*** Passage for review Section Begins ***

Migration is underway. Birds have started to trickle out of Maine. Over the next two weeks, the trickle will become a torrent. Where will they all go?
Good question. Birds are disappearing from the planet at an alarming rate. In North America alone, nearly three billion birds have vanished in the last 50 years.
Collisions with manmade structures and predation by outdoor cats account for much of the decline, but habitat loss is probably the leading cause. For migrating species, both their summer and winter habitats must be conserved, if we are to slow the trend.
That is how Emily Filiberti found herself interning at a nature preserve in Jamaica a few years ago. Filiberti is now a graduate student at the University of Maine. She spent this summer in Wisconsin tracking golden-winged warblers, a species that is disappearing even faster than most other birds. That’s where she made an astonishing discovery.
Last spring, Filiberti and her crew captured some of the golden-winged warblers in the research area and outfitted them with Nano Tags. These tiny transmitters are part of the Motus Wildlife Tracking System, a technology less than a decade old that takes advantage of miniaturized electronics. The transmitters are so small, they can be attached to butterflies.
Suddenly, the receiving station picked up the signal of a different species, a female American redstart that had been tagged in Jamaica. In fact, it had been tagged two months earlier by her former supervisor, in the exact same spot where Filiberti had studied.

*** Passage for review Section Ends ***
*** Data excerpts Section Begins ***

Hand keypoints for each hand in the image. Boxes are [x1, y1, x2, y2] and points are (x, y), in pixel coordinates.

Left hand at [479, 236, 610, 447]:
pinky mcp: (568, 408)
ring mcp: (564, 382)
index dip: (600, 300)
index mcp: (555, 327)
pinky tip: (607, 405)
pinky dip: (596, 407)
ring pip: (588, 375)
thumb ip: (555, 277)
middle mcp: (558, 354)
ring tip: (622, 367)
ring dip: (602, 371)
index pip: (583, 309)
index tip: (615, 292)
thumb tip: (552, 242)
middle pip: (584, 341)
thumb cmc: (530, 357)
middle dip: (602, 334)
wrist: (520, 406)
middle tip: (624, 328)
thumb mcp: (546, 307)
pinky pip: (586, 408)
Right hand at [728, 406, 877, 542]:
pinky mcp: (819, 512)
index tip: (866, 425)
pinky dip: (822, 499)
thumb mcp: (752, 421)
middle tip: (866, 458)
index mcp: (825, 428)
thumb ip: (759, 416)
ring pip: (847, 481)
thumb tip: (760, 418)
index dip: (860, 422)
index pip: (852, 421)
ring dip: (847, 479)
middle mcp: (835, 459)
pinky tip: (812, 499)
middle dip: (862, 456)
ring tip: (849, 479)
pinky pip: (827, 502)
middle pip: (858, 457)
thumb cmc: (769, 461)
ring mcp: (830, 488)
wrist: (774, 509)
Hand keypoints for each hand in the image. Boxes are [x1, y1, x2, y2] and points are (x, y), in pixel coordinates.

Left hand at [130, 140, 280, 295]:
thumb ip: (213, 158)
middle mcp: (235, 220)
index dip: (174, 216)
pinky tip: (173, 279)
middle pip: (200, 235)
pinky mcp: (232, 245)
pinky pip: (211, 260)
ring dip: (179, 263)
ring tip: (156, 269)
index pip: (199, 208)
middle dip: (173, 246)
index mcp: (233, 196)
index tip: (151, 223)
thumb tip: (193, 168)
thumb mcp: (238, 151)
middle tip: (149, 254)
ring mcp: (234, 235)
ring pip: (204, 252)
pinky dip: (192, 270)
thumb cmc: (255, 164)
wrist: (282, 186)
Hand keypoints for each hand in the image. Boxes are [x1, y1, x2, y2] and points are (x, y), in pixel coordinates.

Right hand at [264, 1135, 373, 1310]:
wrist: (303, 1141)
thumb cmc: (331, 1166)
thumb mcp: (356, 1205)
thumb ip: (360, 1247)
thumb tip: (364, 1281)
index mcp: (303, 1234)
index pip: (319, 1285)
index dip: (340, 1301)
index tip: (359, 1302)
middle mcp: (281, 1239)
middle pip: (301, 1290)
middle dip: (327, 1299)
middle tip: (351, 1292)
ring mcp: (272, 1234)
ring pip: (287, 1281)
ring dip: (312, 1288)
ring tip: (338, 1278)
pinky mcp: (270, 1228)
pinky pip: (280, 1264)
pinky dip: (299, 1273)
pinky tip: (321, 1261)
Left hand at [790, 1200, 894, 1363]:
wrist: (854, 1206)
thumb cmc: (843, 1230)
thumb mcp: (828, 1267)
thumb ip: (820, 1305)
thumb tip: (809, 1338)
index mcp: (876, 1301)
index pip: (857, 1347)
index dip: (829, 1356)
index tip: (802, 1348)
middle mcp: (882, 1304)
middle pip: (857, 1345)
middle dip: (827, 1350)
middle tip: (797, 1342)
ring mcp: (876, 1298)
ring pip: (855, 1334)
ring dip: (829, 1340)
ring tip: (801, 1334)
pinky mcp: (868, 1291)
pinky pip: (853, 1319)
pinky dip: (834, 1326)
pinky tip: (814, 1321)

*** Data excerpts Section Ends ***

- How to complete this task -
Transcribe, word for word, the part of the bird migration article above starting at "Collisions with manmade" and ending at "slow the trend.".

- Finished task -
Collisions with manmade structures and predation by outdoor cats account for much of the decline, but habitat loss is probably the leading cause. For migrating species, both their summer and winter habitats must be conserved, if we are to slow the trend.